Edmilson Sanches – Ainda que os estudos
e apropriações da obra de Gonçalves Dias rareassem, a História continuará
(re)lembrando o valor literário do caxiense, seu pioneirismo, sua contribuição
para o surgimento e existência de uma Literatura marcadamente brasileira.
Gonçalves Dias, com seu metro e meio de altura, elevou-se e alcançou dimensões
enormes, nunca antes havida, à época. Nem mesmo seus padecimentos físicos
(saúde) e emocionais (vida amorosa) o demoveram do, pode-se dizer, sentido de
missão que ele, na medida do possível, tão bem desempenhou, para enriquecimento
da nossa Poesia e Prosa, do nosso Teatro e Jornalismo, da nossa História e
Ciência, da Educação e Docência, da nossa Consciência brasílica. O futuro terá e manterá Gonçalves Dias, sua
imagem e sua importância, sua história e sua Obra. O futuro será sempre um vir
a ser, e Gonçalves Dias será sempre um ser a vir. Marcou o passado, mantém-se
no presente e, com certeza, resistirá no futuro. Ontem, hoje e amanhã, todos os
dias são Gonçalves…
Região Tocantina – Qual é a sua relação
pessoal com o poeta da “Canção do Tamoio”?

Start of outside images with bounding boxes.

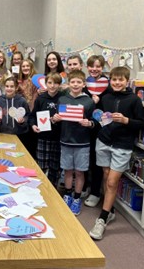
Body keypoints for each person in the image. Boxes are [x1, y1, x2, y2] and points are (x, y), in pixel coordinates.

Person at [89, 66, 144, 240]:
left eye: (120, 80)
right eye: (114, 79)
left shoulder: (134, 100)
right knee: (106, 176)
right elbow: (97, 116)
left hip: (122, 145)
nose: (117, 82)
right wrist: (96, 116)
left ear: (126, 81)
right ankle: (111, 209)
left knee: (113, 182)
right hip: (104, 142)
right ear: (110, 81)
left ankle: (102, 219)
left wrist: (126, 120)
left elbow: (142, 123)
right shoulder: (105, 97)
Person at [52, 70, 95, 216]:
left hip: (82, 143)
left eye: (78, 82)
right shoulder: (62, 100)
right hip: (65, 141)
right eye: (73, 82)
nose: (75, 84)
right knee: (67, 170)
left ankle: (77, 198)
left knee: (80, 172)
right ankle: (68, 195)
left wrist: (88, 123)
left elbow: (95, 121)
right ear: (68, 84)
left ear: (83, 84)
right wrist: (55, 119)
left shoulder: (88, 101)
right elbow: (58, 121)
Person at [84, 55, 112, 207]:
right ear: (87, 67)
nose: (94, 69)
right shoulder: (84, 84)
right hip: (84, 126)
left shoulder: (108, 86)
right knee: (84, 158)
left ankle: (95, 192)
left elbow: (109, 109)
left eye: (98, 66)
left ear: (102, 67)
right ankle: (85, 187)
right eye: (91, 66)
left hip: (100, 129)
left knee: (96, 160)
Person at [29, 72, 62, 186]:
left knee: (55, 167)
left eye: (56, 83)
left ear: (60, 85)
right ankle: (41, 187)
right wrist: (33, 125)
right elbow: (32, 116)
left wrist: (59, 119)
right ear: (46, 84)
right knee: (42, 165)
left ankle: (53, 188)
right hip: (43, 137)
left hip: (58, 137)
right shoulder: (40, 99)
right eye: (50, 83)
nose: (52, 86)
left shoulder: (63, 99)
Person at [0, 77, 30, 144]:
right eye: (7, 86)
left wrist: (23, 120)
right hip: (4, 133)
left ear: (16, 88)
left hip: (19, 134)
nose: (9, 88)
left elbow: (28, 115)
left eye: (12, 86)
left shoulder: (22, 101)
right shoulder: (0, 100)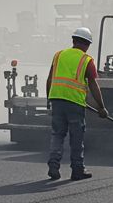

Edmilson Sanches – Sou da Rua da Palmeirinha, em Caxias — e palmeiras são parte do tema do poema mais conhecido de Gonçalves Dias. Depois, morei na Rua da Galiana — coincidentemente nome da mulher do imperador Carlos Magno, cuja história é contada em livro — “História do Imperador Carlos Magno e dos Doze Pares de França”, do escritor medieval português Vasco de Lobeira –, livro este que foi o primeiro a ser lido por Gonçalves Dias… e também por mim (o livro de Gonçalves Dias lhe foi emprestado por um amigo, o caixeiro Raimundo, mas seu pai comprou-lhe um exemplar, tanto era o gosto do garoto por aquele romance de cavalaria; o meu, foi-me cedido por Seu Miguel, que era paraplégico e meu vizinho na Palmeirinha). No Brasil, a “Poesia Completa e Prosa Escolhida” de Gonçalves Dias, em papel-bíblia, saiu pela Editora José Aguilar em 1959, meu ano de nascimento. Em Caxias, na década de 1970, mudei-me para a Rua do Cisco (ou Rua Benedito Leite, no Centro da cidade), bem próximo da casa onde Gonçalves Dias morou dos 3 aos 13 anos, na mesma rua, de onde íamos para a escola — o Colégio São José — eu e um colega de turma, um dos filhos dos atuais proprietários da casa do menino Antônio nos meados da década de 1820 e a maior parte da década seguinte. Afora essas coincidências, o que, em termos pessoais, destaco positivamente em Gonçalves Dias, além de sua competência e beleza literárias como escritor, são, no dizer de sua biógrafa Lúcia Miguel Pereira, “a sua habitual independência, o seu marcado desapego dos interesses materiais”, o “fazer mais do que a sua obrigação”. São certos traços de seu caráter e personalidade, de suas atitudes e comportamento: integridade, honra, cumprimento do dever; não se deixar corromper; saber recusar o que lhe não parecia ser justo, mesmo quando necessitado de dinheiro… e, ainda, seu grande e decantado amor à sua terra, Caxias, ao Maranhão e ao Brasil. Conhecedor de vários idiomas — português, latim, francês, inglês, espanhol, italiano, alemão, tupi, e até flamengo, finlandês, dinamarquês, sueco e holandês –, Gonçalves Dias expressou-se de modo magistral e fluente na língua que seu gênio melhor dominava — a Poesia –, com o sentimento maior que dominava seu gênio — a Paixão.